Forces loyal to Italy's hardline interior minister Matteo Salvini and far-right French politician Marine Le Pen will make gains, according to an analysis of national opinion polls put together by the parliament.

The European People's Party - usually described as a centre-right conservative group but also including MEPs from populist Hungarian premier Victor Orban's party - is on course to remain the biggest voting bloc.

And, with the Socialists and Democrats as the second force, the traditional parties of the centre will remain the largest in the new parliament.

The survey forecast that the EPP will lose 34 seats and the Socialists 51 seats but retain 183 seats and 135 seats respectively.

The new parliament will have 705 seats, down from the current 751 seats because of Britain's scheduled exit from the 28-nation bloc on March 29.

The liberal group ALDE will move from fourth to third place with a projected 75 seats, compared to 68 today.

ALDE will displace the European Conservatives and Reformist (ECR) Group, which will see its share decline from 75 to 51 seats, with the departure of Britain's pro-Brexit Conservatives. Poland's eurosceptic Law and Justice (PiS) Party also belongs to the ECR.

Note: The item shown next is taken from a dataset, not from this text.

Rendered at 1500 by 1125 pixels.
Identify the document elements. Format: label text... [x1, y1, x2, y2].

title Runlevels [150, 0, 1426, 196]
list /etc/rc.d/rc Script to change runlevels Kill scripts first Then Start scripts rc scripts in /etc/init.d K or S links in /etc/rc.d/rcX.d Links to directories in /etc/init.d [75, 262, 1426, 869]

The liberal group could even - under this survey - increase their size to 93 seats if they are joined, wither formally or in an alliance, by French President Emmanuel Macron's Republic on the Move (LREM) party.

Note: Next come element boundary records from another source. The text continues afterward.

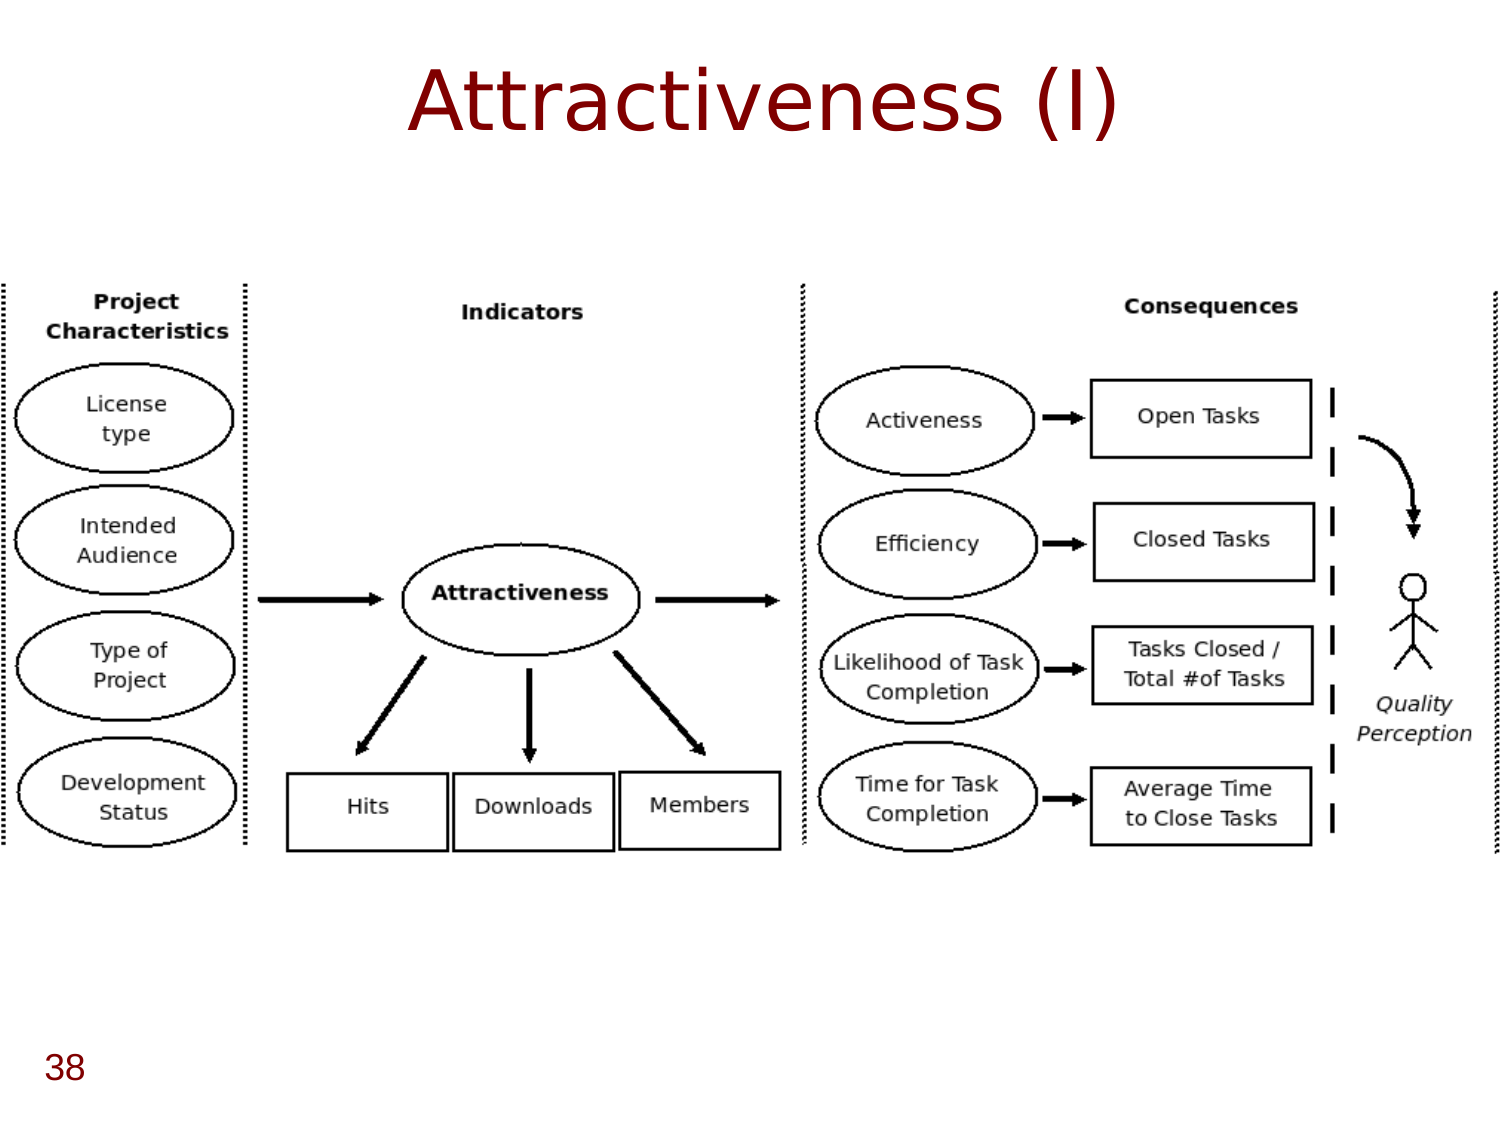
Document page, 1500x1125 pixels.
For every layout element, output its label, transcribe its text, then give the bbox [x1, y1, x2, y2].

title Attractiveness (I) [70, 27, 1459, 178]
picture [0, 281, 1500, 857]
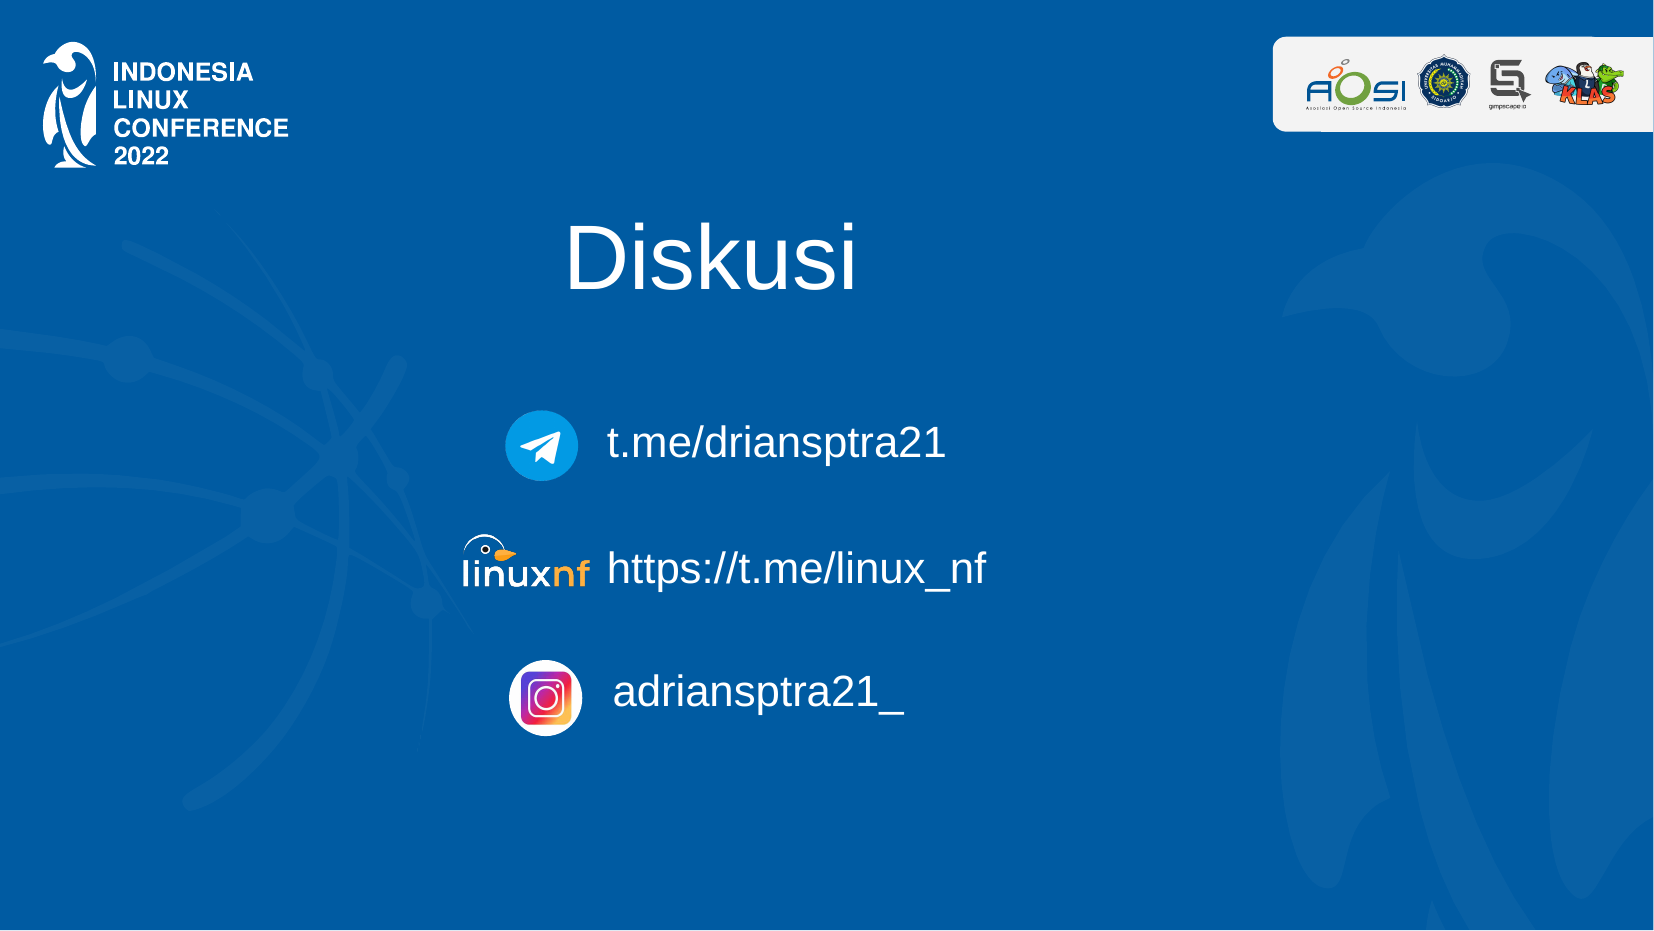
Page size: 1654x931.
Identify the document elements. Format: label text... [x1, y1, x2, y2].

picture [1545, 62, 1624, 105]
text_box adriansptra21_ [597, 659, 1067, 746]
text_box Diskusi [548, 199, 879, 350]
text_box https://t.me/linux_nf [592, 536, 1155, 624]
text_box t.me/driansptra21 [592, 410, 1061, 498]
picture [1417, 54, 1471, 108]
picture [463, 534, 590, 587]
text_box [505, 410, 579, 481]
text_box [509, 660, 583, 737]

LREM's expected gains will however come at the expense of established centrist parties, not Pen's National Rally (NR), which the poll average shows will strengthen its position and win 21 seats.

The NR belongs to the Europe of Nations and Freedom (ENF) group, which could rise to 59 from 37 seats with help from Salvini's League, which is sceptical of Brussels but not outright opposed to Italy's EU membership.

The League, which counts only six seats in the current parliament, are projected to win 27.

Overall, eurosceptic and populist forces will represent more than a fifth of the new parliament if the ENF and ECR results are added to those of the EFD, which includes the League's coalition partner, the Five Star Movement.

But these gains still fall short of those forecast by analysts in recent months.

The first projections, which will be updated every two weeks, were obtained by compiling voting intentions in a basket of independent polls from each of the 27 countries that will remain in the EU after Brexit.

However, the gains still fall short of those feared by analysts in recent months.